A multi-classifier based guideline sentence classification system

Healthc Inform Res. 2011 Dec;17(4):224-31. doi: 10.4258/hir.2011.17.4.224. Epub 2011 Dec 31.

Abstract

Objectives: An efficient clinical process guideline (CPG) modeling service was designed that uses an enhanced intelligent search protocol. The need for a search system arises from the requirement for CPG models to be able to adapt to dynamic patient contexts, allowing them to be updated based on new evidence that arises from medical guidelines and papers.

Methods: A sentence category classifier combined with the AdaBoost.M1 algorithm was used to evaluate the contribution of the CPG to the quality of the search mechanism.
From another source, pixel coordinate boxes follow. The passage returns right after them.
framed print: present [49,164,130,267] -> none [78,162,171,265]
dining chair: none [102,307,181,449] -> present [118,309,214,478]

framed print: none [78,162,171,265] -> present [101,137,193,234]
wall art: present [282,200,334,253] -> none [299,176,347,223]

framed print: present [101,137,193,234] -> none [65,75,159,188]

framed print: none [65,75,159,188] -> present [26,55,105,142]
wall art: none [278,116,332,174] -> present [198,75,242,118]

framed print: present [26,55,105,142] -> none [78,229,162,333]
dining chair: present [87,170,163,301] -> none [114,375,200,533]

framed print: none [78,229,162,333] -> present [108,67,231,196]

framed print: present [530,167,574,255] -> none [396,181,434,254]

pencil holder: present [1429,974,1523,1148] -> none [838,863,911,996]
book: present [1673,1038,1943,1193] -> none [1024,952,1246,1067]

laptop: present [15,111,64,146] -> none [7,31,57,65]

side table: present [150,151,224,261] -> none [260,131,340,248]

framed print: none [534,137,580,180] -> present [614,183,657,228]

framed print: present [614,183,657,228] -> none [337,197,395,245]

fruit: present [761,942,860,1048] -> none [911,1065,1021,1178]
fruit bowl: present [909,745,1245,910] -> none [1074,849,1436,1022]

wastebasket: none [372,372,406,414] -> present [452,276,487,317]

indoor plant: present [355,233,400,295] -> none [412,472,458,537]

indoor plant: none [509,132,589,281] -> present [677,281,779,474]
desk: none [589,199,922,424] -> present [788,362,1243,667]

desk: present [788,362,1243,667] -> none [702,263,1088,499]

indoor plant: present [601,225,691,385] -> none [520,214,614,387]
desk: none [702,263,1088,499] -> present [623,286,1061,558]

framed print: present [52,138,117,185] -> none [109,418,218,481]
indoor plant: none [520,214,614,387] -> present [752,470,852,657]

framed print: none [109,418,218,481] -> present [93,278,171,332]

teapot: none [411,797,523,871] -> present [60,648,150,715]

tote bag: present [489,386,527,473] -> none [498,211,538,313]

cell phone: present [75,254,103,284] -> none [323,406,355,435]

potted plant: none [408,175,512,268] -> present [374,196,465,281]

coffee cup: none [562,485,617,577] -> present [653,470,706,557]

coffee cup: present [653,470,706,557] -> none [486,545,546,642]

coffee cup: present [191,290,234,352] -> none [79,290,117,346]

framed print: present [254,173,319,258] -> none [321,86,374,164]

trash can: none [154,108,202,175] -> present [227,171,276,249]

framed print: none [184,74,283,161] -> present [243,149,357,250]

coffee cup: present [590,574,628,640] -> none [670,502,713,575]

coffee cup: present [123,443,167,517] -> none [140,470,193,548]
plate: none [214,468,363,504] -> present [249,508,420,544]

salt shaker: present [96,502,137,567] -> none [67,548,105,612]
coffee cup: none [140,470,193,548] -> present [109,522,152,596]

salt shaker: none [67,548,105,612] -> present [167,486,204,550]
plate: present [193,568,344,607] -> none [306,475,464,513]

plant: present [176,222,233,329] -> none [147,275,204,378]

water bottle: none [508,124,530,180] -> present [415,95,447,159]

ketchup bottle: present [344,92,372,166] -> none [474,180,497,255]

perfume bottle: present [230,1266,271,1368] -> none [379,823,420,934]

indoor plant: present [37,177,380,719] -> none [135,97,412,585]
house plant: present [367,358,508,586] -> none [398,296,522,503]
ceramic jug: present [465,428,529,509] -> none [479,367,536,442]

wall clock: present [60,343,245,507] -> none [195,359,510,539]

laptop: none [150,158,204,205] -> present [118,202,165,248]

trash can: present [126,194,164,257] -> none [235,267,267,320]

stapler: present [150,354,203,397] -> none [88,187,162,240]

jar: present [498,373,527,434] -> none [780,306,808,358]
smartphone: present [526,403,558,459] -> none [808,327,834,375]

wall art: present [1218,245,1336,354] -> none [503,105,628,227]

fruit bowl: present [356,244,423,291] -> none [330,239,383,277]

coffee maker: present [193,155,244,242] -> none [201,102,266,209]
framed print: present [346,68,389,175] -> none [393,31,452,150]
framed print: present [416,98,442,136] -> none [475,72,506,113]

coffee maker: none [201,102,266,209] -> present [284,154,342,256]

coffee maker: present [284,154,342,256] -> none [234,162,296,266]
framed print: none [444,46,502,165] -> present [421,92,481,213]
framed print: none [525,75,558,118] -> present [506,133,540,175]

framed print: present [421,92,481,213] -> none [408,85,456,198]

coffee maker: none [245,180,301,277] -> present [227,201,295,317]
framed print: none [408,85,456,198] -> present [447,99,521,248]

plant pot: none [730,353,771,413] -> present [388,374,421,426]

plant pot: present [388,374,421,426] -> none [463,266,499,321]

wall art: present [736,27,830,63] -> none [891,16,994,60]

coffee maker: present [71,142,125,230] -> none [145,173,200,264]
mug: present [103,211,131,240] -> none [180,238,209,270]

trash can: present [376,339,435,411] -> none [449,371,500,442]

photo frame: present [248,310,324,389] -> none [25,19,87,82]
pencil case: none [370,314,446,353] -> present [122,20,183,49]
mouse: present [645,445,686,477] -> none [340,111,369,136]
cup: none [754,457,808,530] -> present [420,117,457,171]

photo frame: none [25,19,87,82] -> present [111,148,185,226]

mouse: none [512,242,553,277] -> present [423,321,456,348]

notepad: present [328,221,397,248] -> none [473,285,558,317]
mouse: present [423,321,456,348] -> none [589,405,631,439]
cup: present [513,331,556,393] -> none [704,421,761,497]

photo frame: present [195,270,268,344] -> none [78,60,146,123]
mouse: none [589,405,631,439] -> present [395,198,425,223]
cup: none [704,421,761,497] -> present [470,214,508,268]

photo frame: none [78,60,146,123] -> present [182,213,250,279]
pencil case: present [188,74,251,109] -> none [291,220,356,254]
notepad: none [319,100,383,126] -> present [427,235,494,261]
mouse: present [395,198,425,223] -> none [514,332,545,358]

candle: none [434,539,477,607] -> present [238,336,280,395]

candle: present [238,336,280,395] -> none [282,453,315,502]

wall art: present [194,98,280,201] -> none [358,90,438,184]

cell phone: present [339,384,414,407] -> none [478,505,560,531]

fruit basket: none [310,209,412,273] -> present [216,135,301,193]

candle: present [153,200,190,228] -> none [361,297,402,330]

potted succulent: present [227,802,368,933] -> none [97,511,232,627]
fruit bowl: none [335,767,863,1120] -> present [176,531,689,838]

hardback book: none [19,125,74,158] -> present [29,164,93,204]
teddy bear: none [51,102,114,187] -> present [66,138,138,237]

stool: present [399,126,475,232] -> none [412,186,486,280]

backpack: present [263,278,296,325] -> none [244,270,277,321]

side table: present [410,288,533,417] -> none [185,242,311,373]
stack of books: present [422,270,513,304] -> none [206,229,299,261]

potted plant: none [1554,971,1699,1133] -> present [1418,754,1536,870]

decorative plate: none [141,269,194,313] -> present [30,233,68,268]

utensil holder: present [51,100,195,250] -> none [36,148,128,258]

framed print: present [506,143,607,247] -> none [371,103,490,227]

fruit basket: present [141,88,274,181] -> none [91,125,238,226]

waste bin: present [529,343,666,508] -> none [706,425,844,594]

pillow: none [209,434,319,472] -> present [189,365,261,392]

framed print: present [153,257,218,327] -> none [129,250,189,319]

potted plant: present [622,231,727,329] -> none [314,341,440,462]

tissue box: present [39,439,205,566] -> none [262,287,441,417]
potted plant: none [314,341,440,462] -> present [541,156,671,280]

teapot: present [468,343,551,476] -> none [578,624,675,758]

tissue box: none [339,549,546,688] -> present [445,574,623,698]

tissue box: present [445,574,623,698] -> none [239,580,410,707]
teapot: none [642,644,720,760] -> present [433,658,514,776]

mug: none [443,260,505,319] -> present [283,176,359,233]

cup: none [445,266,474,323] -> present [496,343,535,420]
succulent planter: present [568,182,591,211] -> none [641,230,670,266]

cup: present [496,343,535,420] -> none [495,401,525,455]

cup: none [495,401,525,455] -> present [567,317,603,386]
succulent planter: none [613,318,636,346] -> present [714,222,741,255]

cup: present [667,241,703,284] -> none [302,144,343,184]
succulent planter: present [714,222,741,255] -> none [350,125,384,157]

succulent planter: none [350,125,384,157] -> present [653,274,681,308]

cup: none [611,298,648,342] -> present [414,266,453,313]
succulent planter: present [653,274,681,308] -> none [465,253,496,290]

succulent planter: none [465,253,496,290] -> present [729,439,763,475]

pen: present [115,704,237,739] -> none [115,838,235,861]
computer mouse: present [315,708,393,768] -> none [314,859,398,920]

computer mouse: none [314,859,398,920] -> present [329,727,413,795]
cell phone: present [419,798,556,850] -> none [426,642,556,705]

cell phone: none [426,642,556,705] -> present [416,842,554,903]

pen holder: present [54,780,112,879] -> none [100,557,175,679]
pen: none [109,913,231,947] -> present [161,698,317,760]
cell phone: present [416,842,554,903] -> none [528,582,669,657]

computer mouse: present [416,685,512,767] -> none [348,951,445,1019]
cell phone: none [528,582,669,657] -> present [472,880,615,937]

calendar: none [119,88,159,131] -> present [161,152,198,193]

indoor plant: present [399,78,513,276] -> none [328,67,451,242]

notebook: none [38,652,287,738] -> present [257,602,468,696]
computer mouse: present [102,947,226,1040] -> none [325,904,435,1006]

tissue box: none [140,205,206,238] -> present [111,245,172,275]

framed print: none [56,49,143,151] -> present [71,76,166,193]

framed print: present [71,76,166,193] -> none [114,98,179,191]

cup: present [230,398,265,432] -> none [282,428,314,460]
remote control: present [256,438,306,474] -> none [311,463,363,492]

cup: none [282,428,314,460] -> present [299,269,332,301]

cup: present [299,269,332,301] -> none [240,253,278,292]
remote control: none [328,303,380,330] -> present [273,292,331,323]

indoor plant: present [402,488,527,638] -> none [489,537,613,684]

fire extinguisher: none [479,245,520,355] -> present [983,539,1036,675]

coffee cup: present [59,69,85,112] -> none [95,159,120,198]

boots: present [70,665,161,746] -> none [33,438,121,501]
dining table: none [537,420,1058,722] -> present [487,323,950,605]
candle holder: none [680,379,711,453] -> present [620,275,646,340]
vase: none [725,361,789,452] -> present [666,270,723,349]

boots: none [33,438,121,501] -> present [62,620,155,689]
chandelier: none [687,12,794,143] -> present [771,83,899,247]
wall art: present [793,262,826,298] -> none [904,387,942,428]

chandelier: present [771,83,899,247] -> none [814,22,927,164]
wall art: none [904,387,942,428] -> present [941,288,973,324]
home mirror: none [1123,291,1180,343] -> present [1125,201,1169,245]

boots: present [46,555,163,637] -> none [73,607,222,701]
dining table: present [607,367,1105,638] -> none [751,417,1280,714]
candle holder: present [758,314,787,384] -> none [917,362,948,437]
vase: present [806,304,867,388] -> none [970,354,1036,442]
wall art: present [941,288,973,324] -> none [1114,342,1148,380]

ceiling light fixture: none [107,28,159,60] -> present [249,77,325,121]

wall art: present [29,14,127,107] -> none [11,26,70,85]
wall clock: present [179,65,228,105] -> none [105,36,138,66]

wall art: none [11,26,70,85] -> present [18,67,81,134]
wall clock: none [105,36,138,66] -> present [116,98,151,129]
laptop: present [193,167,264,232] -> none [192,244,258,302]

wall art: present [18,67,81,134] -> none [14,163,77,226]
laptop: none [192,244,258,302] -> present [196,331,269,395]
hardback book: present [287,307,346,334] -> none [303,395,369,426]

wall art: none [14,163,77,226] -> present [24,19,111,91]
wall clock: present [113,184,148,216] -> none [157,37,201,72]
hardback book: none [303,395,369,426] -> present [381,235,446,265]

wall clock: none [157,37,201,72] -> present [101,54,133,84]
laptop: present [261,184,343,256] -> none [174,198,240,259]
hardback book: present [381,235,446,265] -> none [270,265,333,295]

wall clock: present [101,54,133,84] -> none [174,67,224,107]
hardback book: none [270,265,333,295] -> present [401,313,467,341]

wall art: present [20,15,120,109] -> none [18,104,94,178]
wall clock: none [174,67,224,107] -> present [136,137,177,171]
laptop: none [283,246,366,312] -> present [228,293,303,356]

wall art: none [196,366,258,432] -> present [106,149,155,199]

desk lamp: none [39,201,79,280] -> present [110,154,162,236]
Three annotators each tagged 340 sentences hand-chosen from the Joint National Committee on Prevention, Detection, Evaluation, and Treatment of High Blood Pressure (JNC7) clinical guideline. The three annotators then carried out cross-validations of the tagged corpus. A transformation function is also used that extracts a predefined set of structural feature vectors determined by analyzing the sentential instance in terms of the underlying syntactic structures and phrase-level co-occurrences that lie beneath the surface of the lexical generation event.

Results: The additional sub-filtering using a combination of multi-classifiers was found to be more effective than a single conventional Term Frequency-Inverse Document Frequency (TF-IDF)-based search system in pinpointing the page containing or adjacent to the guideline information.

Conclusions: We found that transformation has the advantage of exploiting the structural and underlying features which go unseen by the bag-of-words (BOW) model. We also realized that integrating a sentential classifier with a TF-IDF-based search engine enhances the search process by maximizing the probability of the automatically presented relevant information required in the context generated by the guideline authoring environment.

Keywords: Data Mining; Knowledge Bases; Natural Language Processing.